>> START RECORD EXTRACTS

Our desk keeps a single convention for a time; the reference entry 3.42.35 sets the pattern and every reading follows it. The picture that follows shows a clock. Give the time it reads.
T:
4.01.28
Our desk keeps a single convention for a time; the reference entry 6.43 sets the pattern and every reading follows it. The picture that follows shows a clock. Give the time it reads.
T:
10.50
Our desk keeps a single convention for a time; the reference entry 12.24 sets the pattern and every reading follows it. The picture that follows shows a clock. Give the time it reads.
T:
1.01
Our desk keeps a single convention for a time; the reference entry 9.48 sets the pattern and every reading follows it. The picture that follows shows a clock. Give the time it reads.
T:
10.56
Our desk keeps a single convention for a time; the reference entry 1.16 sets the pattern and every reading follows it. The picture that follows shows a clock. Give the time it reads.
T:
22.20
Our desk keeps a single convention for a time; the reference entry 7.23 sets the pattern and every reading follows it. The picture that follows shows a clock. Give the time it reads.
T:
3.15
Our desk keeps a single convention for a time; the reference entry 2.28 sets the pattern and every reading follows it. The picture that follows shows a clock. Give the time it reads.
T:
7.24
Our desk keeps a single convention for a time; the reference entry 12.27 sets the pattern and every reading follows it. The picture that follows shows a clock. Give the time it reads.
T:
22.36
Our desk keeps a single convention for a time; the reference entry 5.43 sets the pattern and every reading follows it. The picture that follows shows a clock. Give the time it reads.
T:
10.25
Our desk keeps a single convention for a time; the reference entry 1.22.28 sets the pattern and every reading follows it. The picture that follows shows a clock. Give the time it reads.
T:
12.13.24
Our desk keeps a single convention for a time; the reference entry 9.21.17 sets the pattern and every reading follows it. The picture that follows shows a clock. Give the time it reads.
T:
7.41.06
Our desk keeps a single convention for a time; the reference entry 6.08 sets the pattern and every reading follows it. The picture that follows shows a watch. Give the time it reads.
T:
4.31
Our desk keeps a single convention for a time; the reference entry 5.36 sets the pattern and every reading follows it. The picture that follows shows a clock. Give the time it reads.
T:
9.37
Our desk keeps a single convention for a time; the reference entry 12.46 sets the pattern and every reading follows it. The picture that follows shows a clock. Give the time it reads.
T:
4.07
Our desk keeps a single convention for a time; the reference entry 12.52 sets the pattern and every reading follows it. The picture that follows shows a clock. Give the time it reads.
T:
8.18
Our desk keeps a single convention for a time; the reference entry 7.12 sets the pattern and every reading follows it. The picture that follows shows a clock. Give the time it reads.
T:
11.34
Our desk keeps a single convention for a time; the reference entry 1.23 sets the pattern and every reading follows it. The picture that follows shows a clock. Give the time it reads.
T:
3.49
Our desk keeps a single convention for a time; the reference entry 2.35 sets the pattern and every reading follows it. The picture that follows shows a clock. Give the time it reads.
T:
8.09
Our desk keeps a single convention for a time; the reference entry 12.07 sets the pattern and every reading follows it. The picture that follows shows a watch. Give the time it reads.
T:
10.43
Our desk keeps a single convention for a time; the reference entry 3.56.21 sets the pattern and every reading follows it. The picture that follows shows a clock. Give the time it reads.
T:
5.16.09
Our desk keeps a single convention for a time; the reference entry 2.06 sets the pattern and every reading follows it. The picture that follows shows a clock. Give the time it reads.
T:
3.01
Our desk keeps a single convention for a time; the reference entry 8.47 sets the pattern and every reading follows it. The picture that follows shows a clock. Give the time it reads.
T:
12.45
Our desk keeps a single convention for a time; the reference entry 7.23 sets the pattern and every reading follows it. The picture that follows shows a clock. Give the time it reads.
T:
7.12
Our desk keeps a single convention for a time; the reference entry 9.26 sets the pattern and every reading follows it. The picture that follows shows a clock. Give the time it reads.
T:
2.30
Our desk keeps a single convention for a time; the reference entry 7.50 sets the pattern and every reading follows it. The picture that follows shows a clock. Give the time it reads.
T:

>> END RECORD EXTRACTS

__WHAT TO PRODUCE__.
Return each line of the material that contains the string "watch", treating uppercase and lowercase letters as different.

__RESULT FOR THIS TASK__.
Our desk keeps a single convention for a time; the reference entry 6.08 sets the pattern and every reading follows it. The picture that follows shows a watch. Give the time it reads.
Our desk keeps a single convention for a time; the reference entry 12.07 sets the pattern and every reading follows it. The picture that follows shows a watch. Give the time it reads.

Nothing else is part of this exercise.